Entries taken from a collection:
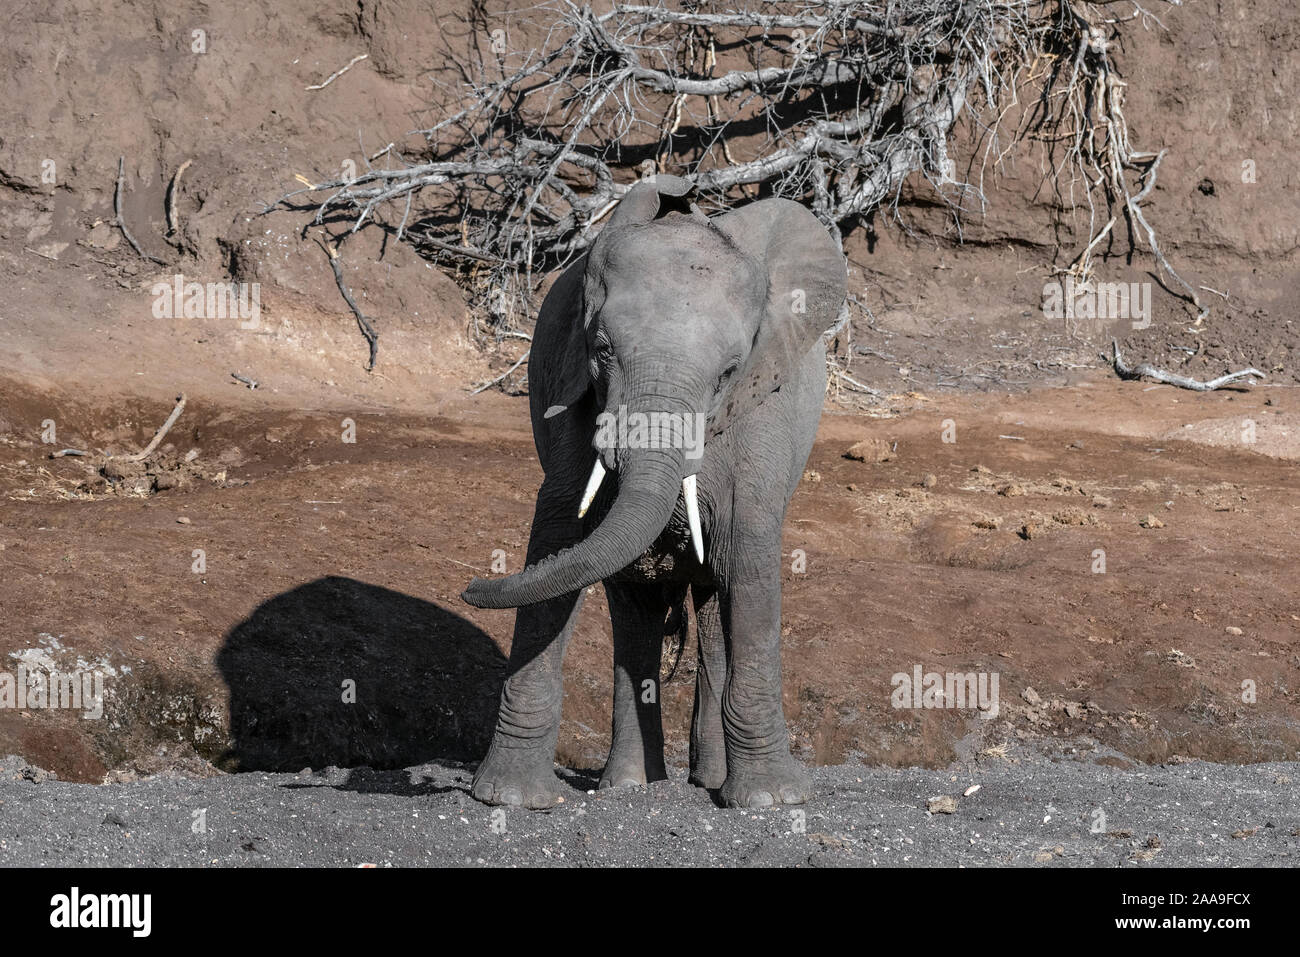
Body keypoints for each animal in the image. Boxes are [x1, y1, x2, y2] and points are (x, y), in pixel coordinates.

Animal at [462, 174, 847, 806]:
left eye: (728, 372)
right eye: (601, 349)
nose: (470, 586)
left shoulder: (762, 406)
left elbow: (748, 558)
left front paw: (773, 800)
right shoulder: (575, 395)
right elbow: (557, 535)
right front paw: (509, 799)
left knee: (713, 604)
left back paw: (709, 781)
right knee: (634, 605)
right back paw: (629, 786)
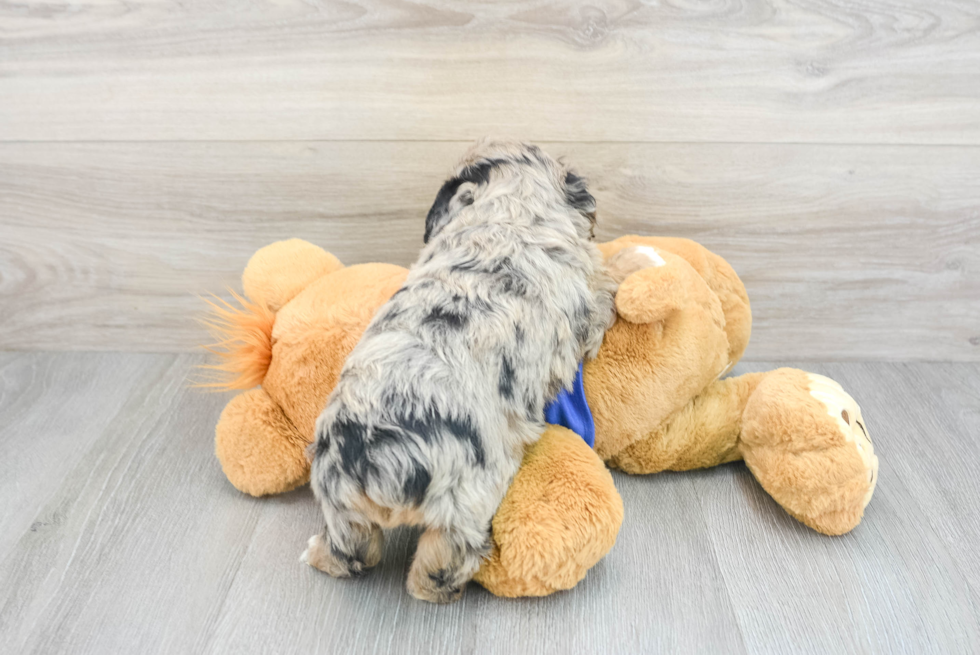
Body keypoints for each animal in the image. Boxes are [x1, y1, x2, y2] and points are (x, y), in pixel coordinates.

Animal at [302, 140, 616, 604]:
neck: (509, 209)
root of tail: (377, 457)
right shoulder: (585, 310)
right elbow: (605, 292)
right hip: (466, 501)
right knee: (438, 566)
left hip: (339, 503)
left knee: (351, 552)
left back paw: (317, 553)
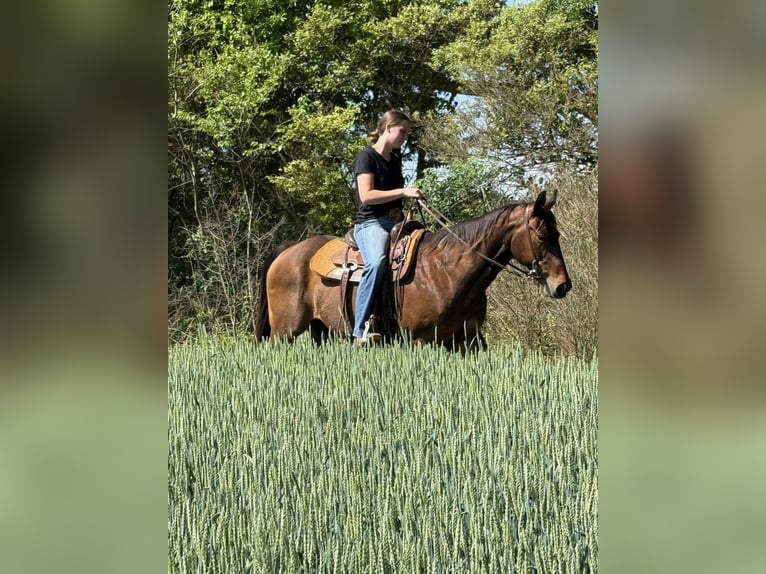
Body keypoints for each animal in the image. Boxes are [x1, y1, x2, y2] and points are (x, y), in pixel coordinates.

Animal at [255, 190, 571, 350]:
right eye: (542, 235)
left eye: (557, 234)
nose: (562, 285)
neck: (448, 272)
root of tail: (290, 249)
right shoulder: (420, 341)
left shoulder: (465, 342)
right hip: (283, 333)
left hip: (319, 329)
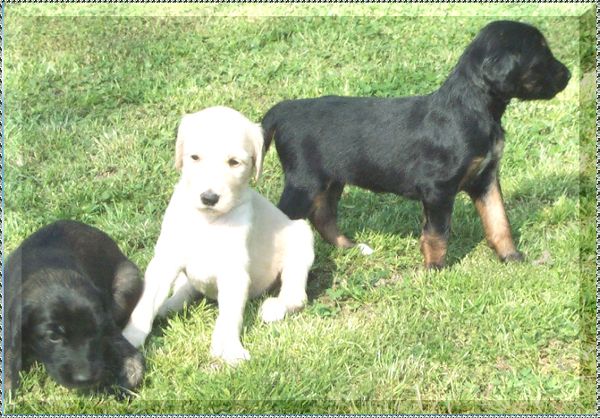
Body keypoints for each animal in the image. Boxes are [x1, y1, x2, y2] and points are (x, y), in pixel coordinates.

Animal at [4, 220, 144, 394]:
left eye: (95, 332)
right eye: (53, 336)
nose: (85, 379)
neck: (50, 274)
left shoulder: (107, 322)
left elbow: (130, 354)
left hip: (127, 283)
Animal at [125, 106, 316, 364]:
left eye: (234, 163)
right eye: (195, 157)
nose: (209, 198)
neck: (208, 220)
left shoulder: (234, 273)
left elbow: (229, 317)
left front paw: (230, 349)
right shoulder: (166, 260)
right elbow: (145, 304)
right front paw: (129, 338)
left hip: (301, 237)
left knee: (296, 294)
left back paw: (275, 308)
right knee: (185, 288)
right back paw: (168, 307)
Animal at [262, 19, 572, 268]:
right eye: (541, 54)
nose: (568, 75)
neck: (473, 108)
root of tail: (284, 110)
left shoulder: (486, 178)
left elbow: (499, 220)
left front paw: (512, 258)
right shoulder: (438, 188)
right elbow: (437, 232)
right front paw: (435, 269)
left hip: (329, 180)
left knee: (323, 216)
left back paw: (351, 247)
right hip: (304, 181)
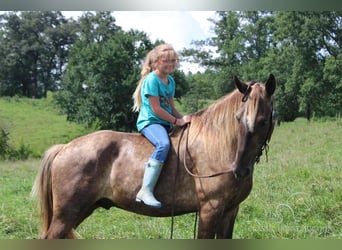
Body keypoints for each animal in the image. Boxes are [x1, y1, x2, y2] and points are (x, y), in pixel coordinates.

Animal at [31, 73, 276, 238]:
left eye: (264, 121)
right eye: (238, 118)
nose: (240, 170)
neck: (219, 146)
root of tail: (64, 148)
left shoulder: (230, 211)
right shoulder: (210, 210)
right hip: (66, 215)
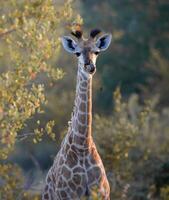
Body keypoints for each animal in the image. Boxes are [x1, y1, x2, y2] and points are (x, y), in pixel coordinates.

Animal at [41, 28, 111, 200]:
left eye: (97, 51)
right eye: (77, 53)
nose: (90, 67)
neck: (83, 145)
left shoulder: (103, 194)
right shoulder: (68, 195)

ASSIGNED TASK: Exactly as written, restate the lines above from the opening line through the one holding "root of tail: (377, 457)", omitting the pictures.

EXERCISE OUTPUT:
Body keypoints for each animal in the image. Boxes are [x1, y1, x2, y2] and points are (x, y), in pixel coordinates.

Animal at [462, 174, 847, 806]:
left eye: (728, 372)
right eye: (601, 349)
nose: (470, 586)
left shoulder: (762, 406)
left elbow: (748, 558)
left front paw: (773, 800)
right shoulder: (575, 395)
right elbow: (557, 535)
right front paw: (509, 799)
left knee: (713, 604)
left back paw: (709, 781)
right knee: (634, 605)
right back paw: (629, 786)
Body keypoints for each animal in the image. Boxes are [x1, y1, x2, y2] and points are (x, y), in pixel coordinates.

Animal at [302, 140, 616, 604]:
neck: (509, 209)
root of tail: (377, 457)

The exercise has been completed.